The Library Director oversees all library staff, operations, and budgets for the library. The Library Director also ensures that the library provide a balanced collection and educational and entertaining programs for the community. The Library Director works in conjunction with the City Manager, other city departments, and the Library District to meet citywide and districtwide goals.
The Finance Director, under the administrative direction of the City Manager, plans, organizes, and directs the Finance, Court, Reception, Human Resources, and Risk Management of the City. Providing internal management to Staff responsible for accounting, financial reporting, reception, investments, debt management grants, purchasing, budgeting, general ledger, payroll, personnel, utility billing, court, annual audit, property, liability, FMLA (Family Medical Leave Act) and Workers’ Comp.
The Police Chief is responsible for the protection of lives and property in the City through the planning, supervision, and efficient operation of the Police Department. He or she maintains control of activities, determination of departmental procedures, planning of departmental work priorities and goals, implementation of programs. The Chief also oversees the training, assignment, and supervision of all Police Department members. Department objectives, plans and policies are established – in line with Council goals and with City Manager coordination. The Chief ensures open communication with the public in matters of public safety and concerns throughout police operations.
The Planning Director oversees and administers the City’s Comprehensive Plan and Development Code. The Planning Department supports development of a healthy economy and a livable, thriving community. The Planning Department serves the public in resolving issues affecting land development, code enforcement, and overall quality of life. The Department supports the work plan of the Planning Commission, including conducting public hearings for new development and updating the City’s land use plans and policies.
Public Works Director
The Public Works Director oversees staff and operations of the Administration/Engineering Division, Maintenance Division, and Operation Division. This includes the wastewater and water treatment plants, distribution and collection systems, roadways, parks, and facilities. Duties include delivery of all capital projects, facility master plans, and oversight of constructed public improvements done through private development. Prepares budget for, and monitors expenditures of, the Street, Sewer, Water, Stormwater, Sewer Debt, CWSRF (Clean Water State Revolving Fund), Sewer SDC, Water SDC, Street SDC, Park SDC, Storm SDC, Capital Projects, and Fleet Replacement funds.

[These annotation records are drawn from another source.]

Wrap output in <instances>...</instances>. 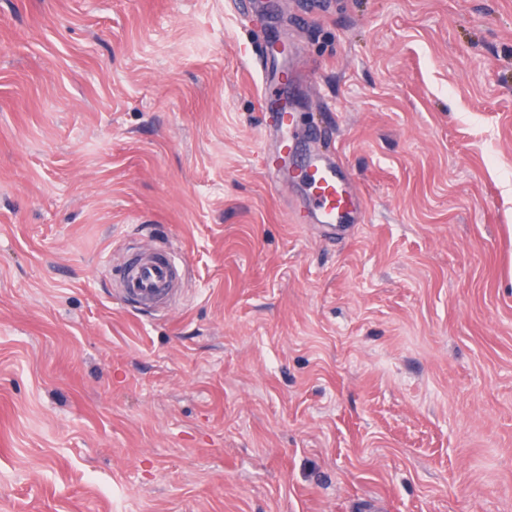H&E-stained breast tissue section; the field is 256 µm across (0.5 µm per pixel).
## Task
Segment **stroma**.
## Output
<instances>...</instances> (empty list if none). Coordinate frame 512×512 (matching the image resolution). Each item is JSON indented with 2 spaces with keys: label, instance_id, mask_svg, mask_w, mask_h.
<instances>
[{
  "label": "stroma",
  "instance_id": "obj_1",
  "mask_svg": "<svg viewBox=\"0 0 512 512\" xmlns=\"http://www.w3.org/2000/svg\"><path fill=\"white\" fill-rule=\"evenodd\" d=\"M251 3L0 0V512H512V0ZM267 32L344 230L269 191ZM178 262L165 253L157 258H132L125 267L119 288L127 301L154 308L178 286Z\"/></svg>",
  "mask_w": 512,
  "mask_h": 512
}]
</instances>
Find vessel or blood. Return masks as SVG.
I'll return each instance as SVG.
<instances>
[{
  "instance_id": "b4317fda",
  "label": "vessel or blood",
  "mask_w": 512,
  "mask_h": 512,
  "mask_svg": "<svg viewBox=\"0 0 512 512\" xmlns=\"http://www.w3.org/2000/svg\"><path fill=\"white\" fill-rule=\"evenodd\" d=\"M277 44L276 37L267 34L256 50L249 53L265 127L279 135L277 151L272 161L265 164L267 183L275 191L284 180L302 182L313 219L333 228L355 212L357 197L345 166L334 157L307 150L306 143L313 132L294 121L287 99L289 72L277 65ZM177 270L178 263L169 254L131 259L120 280L121 293L140 307H155L177 288Z\"/></svg>"
}]
</instances>
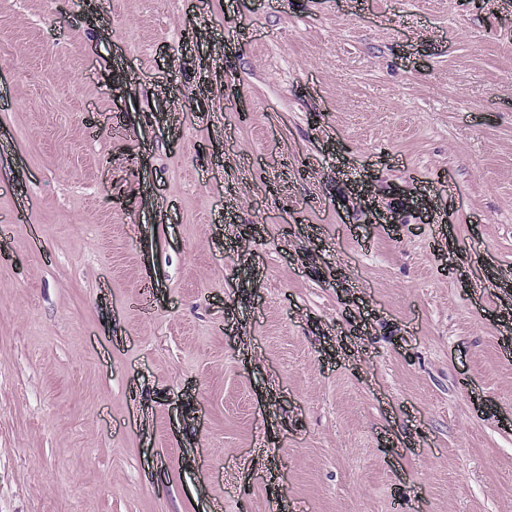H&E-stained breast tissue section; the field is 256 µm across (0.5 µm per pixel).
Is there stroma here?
I'll return each mask as SVG.
<instances>
[{
	"instance_id": "1",
	"label": "stroma",
	"mask_w": 512,
	"mask_h": 512,
	"mask_svg": "<svg viewBox=\"0 0 512 512\" xmlns=\"http://www.w3.org/2000/svg\"><path fill=\"white\" fill-rule=\"evenodd\" d=\"M3 224L0 512H512V0H0Z\"/></svg>"
}]
</instances>
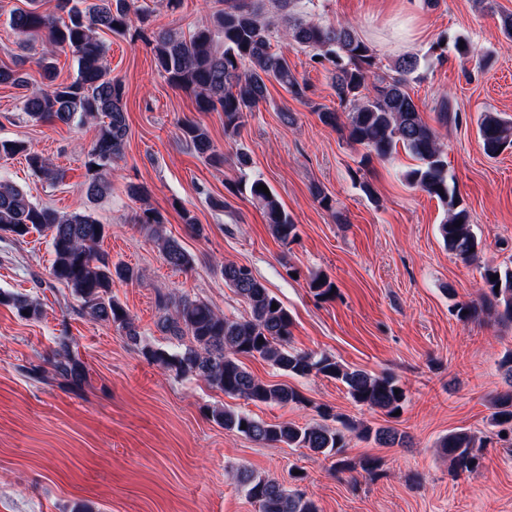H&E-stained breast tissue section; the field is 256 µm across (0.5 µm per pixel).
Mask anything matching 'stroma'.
<instances>
[{
    "label": "stroma",
    "instance_id": "stroma-1",
    "mask_svg": "<svg viewBox=\"0 0 512 512\" xmlns=\"http://www.w3.org/2000/svg\"><path fill=\"white\" fill-rule=\"evenodd\" d=\"M308 19L324 25L351 22L374 50L381 70L408 53L421 65L409 93L424 120L434 125L447 154L448 172L470 214L480 242V263L449 253L438 232L443 205L409 187L403 178L414 159L398 151L390 159L364 161V149L324 125L321 109H338L330 64L273 42L286 51L308 86L297 99L279 85L253 114L239 141L224 136V115L197 111L193 97L172 87L155 66L139 28L183 33L209 23L220 0H134L130 29L103 33L104 64L125 86L129 127L125 157L109 192L89 201L83 191L84 161L95 125L31 121L20 90L0 85V138L26 142L60 172L50 185L34 177L23 156L0 158V176L23 186L34 202L61 212L90 211L109 232L100 244L113 261L140 269V280L118 283L112 294L134 317L145 344L170 347L156 326L158 293L188 295L217 311L242 317L247 307L225 286L219 265L249 267L294 319L291 345L328 353L347 366L398 379L406 393L399 418L356 406L338 381L320 375L292 378L251 357L243 363L270 384H288L307 405L252 403L225 396L192 376L149 363L115 325L79 313L69 289L49 276L50 236L0 238V292L38 300L43 316L27 321L0 305V512H258L238 476L241 470L277 480L314 499L320 512H512V442L497 439L491 400L508 389L500 368L512 350V324L481 316L464 322L454 307L479 302L485 284L481 263L512 266V149L488 157L478 135L481 113L512 120V40L501 16L512 0L493 9L475 0H421L417 40L401 36L400 0H302ZM28 0H0V65L19 66L31 87L43 82L36 61L41 42L23 43L9 26L13 10ZM467 37L474 54L437 57L440 37ZM459 112V124L436 119L441 100ZM205 125L223 151L211 166L190 150L180 125ZM252 157L253 174L276 191L298 226L281 244L247 197L230 193L240 173L236 143ZM370 192H363L361 182ZM148 187L147 202L132 198L129 184ZM336 202L319 206L314 188ZM217 200L227 209L214 208ZM158 210L168 235L194 258L176 270L134 217ZM190 211L205 229L196 237L181 214ZM326 274L334 296L315 297L312 273ZM74 340L87 380L74 385L56 376L61 337ZM228 405L261 420L303 426L319 421L320 409L372 427L394 426L405 445L383 447L348 434L345 457L379 460L377 476L339 472L336 459L304 448L263 444L215 423L214 408ZM490 436L479 469L452 478L438 448L449 432ZM302 481H295L294 471Z\"/></svg>",
    "mask_w": 512,
    "mask_h": 512
}]
</instances>
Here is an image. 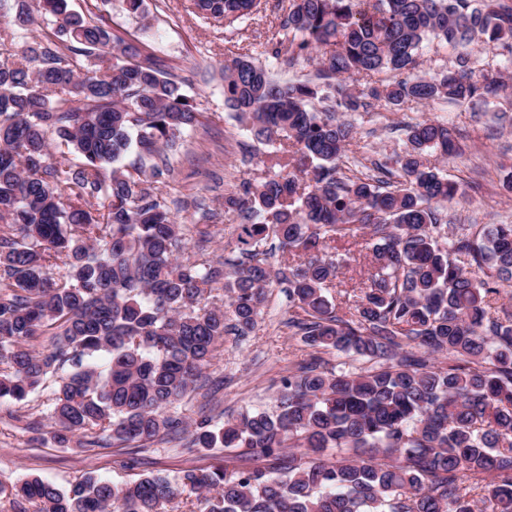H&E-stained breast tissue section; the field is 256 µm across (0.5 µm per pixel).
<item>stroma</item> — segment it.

The City Recorder serves as the clerk for the City Council through recording and archiving official records, city proceedings and legislative history of the City of Molalla. The Recorder also provides internal support to all City departments regarding record management, legal records, deeds, liens, record requests. The City Recorder keeps minutes and decisions for the City Council and all Committees and Commissions.

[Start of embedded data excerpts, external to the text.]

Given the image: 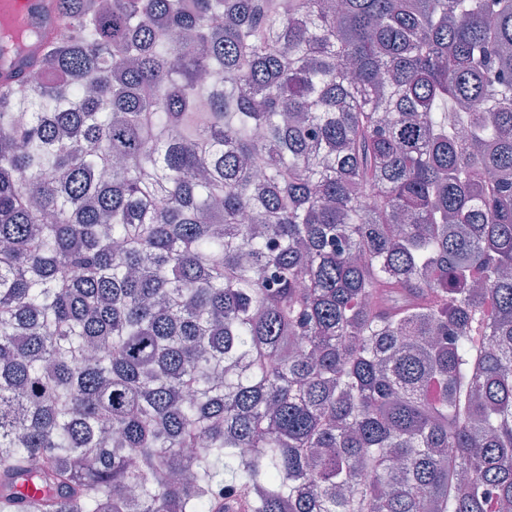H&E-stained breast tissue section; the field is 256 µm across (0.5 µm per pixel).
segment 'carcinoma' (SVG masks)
Here are the masks:
<instances>
[{"label":"carcinoma","instance_id":"obj_1","mask_svg":"<svg viewBox=\"0 0 512 512\" xmlns=\"http://www.w3.org/2000/svg\"><path fill=\"white\" fill-rule=\"evenodd\" d=\"M54 2L0 79V500L512 512V0ZM37 51V43L16 46L12 53L0 57V72L5 75H15L24 71L27 64Z\"/></svg>","mask_w":512,"mask_h":512}]
</instances>
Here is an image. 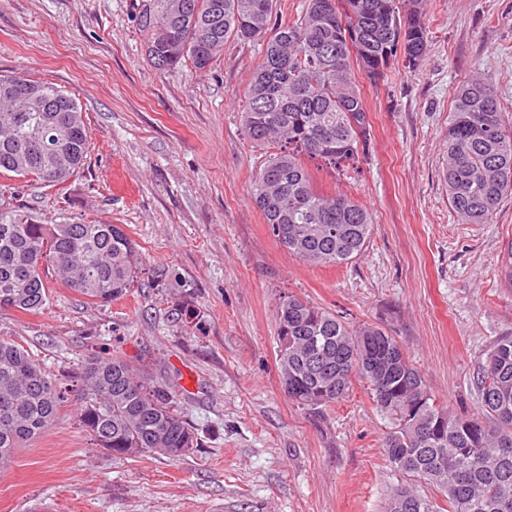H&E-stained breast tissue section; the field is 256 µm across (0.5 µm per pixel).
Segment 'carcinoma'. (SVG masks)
Segmentation results:
<instances>
[{
  "instance_id": "1",
  "label": "carcinoma",
  "mask_w": 512,
  "mask_h": 512,
  "mask_svg": "<svg viewBox=\"0 0 512 512\" xmlns=\"http://www.w3.org/2000/svg\"><path fill=\"white\" fill-rule=\"evenodd\" d=\"M275 0H138L146 53L160 71L211 68L229 39L260 42L263 60L245 93L244 134L274 146L252 179L250 197L277 242L311 265L359 256L373 233L368 209L346 194L317 192L302 157L334 171L359 161L370 139L366 106L352 77L355 63L378 83L398 59L416 69L426 53V0H306L301 15L271 26ZM37 94L64 99L76 123L62 129L48 113L19 111L0 97V177L57 186L84 169L89 132L66 91L21 74ZM38 164L21 170L14 150ZM448 203L465 224H485L512 196V129L506 130L496 89L476 75L454 96L444 167ZM92 303H110L134 287L142 271L136 245L119 224H43L19 206L0 212V307L35 314L49 302L50 271ZM277 363L288 397L329 406L352 379L393 419L386 459L403 478L444 495L447 512H512V337H502L476 370L481 409L457 415L426 394L399 342L383 328H352L293 295L276 311ZM79 426L115 457L153 452L176 460L198 446L176 391L146 381L120 357H92L78 375ZM70 389L51 377L24 346L0 339V469L20 445L43 434ZM408 484L390 487L385 512H441Z\"/></svg>"
}]
</instances>
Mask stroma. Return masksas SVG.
Returning <instances> with one entry per match:
<instances>
[{
	"instance_id": "stroma-1",
	"label": "stroma",
	"mask_w": 512,
	"mask_h": 512,
	"mask_svg": "<svg viewBox=\"0 0 512 512\" xmlns=\"http://www.w3.org/2000/svg\"><path fill=\"white\" fill-rule=\"evenodd\" d=\"M426 24L417 69L398 61L378 85L359 81L371 138L358 172L309 169L317 191L354 198L374 224L361 255L313 266L275 240L249 195L264 151L241 111L262 44L230 40L209 71L162 72L134 0H0V74L66 90L89 130L84 171L57 187L0 185V209L122 225L145 268L109 303L51 278L41 313L0 308V337L59 378L92 356L134 361L174 386L198 437L176 461L117 458L78 427L69 398L0 471V512H383L398 481L382 447L392 424L360 381L317 409L288 398L276 361L288 295L386 329L440 403L478 410L475 369L512 336L500 274L512 199L489 223H460L444 152L454 92L475 73L512 127V0H427ZM184 300L197 325L174 321Z\"/></svg>"
}]
</instances>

The City Manager works to unite political leadership (City Council) with skilled administrative Staff. The City Manager does this through broad authority to run the City by providing an annual Budget (adopted by Council), hiring Staff (personnel) and provision of public services such as streets, water, sanitary sewer, parks, storm drainage public safety (police), finance administration, etc. (City Charter Chapter VIII, Section 34).